**Written problem:**
Reproduce the data verbatim, everything from the line containing "scientific name: Chelone glabra" down to the line containing "order: Piperales", with both of those lines included.

(Saved data entries)
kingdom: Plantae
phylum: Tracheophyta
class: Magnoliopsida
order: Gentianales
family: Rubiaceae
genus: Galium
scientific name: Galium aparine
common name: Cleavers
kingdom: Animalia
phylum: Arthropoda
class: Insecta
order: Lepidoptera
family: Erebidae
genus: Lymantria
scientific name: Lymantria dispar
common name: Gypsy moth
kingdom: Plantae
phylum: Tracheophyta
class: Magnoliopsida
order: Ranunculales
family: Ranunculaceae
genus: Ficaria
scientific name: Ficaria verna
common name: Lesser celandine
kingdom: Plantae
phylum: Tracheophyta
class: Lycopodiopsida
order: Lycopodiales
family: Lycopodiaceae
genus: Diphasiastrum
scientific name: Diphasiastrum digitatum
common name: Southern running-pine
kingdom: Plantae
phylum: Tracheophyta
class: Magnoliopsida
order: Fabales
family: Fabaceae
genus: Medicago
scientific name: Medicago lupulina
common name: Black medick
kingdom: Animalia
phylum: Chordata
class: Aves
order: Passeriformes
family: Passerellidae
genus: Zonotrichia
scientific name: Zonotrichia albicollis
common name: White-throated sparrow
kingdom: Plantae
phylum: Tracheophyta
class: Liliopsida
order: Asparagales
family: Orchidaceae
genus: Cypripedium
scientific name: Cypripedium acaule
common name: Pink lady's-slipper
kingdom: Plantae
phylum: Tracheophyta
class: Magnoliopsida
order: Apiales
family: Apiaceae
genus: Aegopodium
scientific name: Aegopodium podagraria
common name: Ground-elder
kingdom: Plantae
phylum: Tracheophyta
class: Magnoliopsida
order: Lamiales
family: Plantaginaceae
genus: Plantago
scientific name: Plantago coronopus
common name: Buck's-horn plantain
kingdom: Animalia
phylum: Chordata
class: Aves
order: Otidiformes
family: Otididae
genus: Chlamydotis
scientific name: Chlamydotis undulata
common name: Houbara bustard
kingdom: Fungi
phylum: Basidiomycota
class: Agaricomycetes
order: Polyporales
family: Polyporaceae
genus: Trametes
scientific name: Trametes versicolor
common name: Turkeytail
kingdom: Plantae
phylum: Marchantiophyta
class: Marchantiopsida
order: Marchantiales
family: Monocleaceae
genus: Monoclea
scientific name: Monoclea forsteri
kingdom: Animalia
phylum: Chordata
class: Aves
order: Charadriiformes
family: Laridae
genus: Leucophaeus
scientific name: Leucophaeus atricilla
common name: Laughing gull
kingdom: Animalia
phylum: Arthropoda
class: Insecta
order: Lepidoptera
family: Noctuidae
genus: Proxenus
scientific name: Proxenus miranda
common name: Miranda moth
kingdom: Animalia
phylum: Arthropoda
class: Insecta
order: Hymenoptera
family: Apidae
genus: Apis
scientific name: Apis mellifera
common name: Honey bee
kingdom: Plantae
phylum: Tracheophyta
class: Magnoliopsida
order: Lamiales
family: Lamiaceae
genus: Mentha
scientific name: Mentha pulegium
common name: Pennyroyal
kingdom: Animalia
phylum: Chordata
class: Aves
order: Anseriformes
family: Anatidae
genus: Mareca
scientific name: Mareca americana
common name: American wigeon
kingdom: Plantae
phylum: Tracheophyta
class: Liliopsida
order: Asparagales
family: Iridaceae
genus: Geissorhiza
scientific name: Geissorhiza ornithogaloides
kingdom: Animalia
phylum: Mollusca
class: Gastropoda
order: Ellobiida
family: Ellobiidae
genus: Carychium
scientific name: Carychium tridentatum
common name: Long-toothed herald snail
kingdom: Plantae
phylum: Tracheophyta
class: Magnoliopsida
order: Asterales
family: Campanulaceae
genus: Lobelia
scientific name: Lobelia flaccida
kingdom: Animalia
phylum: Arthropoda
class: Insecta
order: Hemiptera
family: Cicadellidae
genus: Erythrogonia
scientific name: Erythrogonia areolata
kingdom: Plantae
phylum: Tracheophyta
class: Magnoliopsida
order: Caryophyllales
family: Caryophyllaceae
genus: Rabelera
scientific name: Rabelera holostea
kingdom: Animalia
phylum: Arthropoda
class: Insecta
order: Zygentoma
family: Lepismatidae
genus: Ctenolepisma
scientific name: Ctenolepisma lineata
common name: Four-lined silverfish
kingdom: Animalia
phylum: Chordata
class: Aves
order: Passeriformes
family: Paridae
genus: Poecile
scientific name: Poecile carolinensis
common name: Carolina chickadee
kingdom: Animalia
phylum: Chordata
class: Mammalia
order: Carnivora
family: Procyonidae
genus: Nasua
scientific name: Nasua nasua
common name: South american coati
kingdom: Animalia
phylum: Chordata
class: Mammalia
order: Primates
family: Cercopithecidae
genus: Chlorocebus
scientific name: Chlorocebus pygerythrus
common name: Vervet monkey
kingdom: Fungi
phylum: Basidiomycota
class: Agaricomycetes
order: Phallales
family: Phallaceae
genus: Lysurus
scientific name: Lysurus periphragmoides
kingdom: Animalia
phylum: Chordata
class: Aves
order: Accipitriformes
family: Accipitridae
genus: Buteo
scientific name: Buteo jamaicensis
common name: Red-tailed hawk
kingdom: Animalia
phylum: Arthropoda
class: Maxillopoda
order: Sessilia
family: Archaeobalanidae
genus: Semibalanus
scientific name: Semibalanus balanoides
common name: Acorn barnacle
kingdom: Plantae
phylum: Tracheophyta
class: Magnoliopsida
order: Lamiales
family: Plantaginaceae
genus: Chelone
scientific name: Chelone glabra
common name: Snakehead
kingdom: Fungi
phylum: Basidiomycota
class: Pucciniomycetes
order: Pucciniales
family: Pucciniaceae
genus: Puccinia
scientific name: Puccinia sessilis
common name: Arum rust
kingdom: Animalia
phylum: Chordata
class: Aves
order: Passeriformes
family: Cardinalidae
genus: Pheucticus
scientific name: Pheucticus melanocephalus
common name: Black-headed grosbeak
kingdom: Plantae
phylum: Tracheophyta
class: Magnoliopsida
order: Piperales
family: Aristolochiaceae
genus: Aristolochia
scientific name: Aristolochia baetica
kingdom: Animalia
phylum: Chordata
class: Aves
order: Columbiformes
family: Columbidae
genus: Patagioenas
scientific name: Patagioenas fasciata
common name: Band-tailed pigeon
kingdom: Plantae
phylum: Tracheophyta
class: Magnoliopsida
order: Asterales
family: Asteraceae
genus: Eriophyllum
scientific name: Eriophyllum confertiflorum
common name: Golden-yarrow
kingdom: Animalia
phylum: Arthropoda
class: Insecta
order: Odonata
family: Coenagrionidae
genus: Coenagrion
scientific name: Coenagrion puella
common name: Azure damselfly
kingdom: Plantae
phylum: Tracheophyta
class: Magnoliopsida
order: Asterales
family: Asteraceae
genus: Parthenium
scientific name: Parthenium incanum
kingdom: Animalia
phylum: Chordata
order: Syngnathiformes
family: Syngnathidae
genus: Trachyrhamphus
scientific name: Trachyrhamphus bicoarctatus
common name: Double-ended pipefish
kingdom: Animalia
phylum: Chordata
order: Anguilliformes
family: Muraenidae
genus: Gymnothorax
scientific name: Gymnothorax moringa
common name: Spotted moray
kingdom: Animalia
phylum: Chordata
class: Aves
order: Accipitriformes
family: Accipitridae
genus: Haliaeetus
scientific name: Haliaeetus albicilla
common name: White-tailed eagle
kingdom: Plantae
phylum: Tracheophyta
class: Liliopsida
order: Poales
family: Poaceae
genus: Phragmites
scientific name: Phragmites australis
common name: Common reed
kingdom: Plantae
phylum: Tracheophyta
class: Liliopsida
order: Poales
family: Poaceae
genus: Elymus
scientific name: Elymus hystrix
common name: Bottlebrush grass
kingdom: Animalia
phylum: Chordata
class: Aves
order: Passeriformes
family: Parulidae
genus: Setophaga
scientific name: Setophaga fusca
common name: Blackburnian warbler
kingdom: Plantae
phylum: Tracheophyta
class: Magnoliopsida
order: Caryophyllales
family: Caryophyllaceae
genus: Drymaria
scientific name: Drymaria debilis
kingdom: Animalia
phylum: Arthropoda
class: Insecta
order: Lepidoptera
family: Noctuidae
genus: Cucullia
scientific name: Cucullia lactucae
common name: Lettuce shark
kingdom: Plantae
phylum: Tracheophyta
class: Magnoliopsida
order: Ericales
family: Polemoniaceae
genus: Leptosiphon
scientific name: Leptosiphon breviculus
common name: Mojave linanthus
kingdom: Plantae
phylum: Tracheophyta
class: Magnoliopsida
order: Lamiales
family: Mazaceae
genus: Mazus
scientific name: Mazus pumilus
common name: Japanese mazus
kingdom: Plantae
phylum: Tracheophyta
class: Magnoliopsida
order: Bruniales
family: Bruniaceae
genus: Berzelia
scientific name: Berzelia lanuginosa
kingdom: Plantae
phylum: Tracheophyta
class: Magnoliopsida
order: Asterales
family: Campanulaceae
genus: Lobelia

**Final result:**
scientific name: Chelone glabra
common name: Snakehead
kingdom: Fungi
phylum: Basidiomycota
class: Pucciniomycetes
order: Pucciniales
family: Pucciniaceae
genus: Puccinia
scientific name: Puccinia sessilis
common name: Arum rust
kingdom: Animalia
phylum: Chordata
class: Aves
order: Passeriformes
family: Cardinalidae
genus: Pheucticus
scientific name: Pheucticus melanocephalus
common name: Black-headed grosbeak
kingdom: Plantae
phylum: Tracheophyta
class: Magnoliopsida
order: Piperales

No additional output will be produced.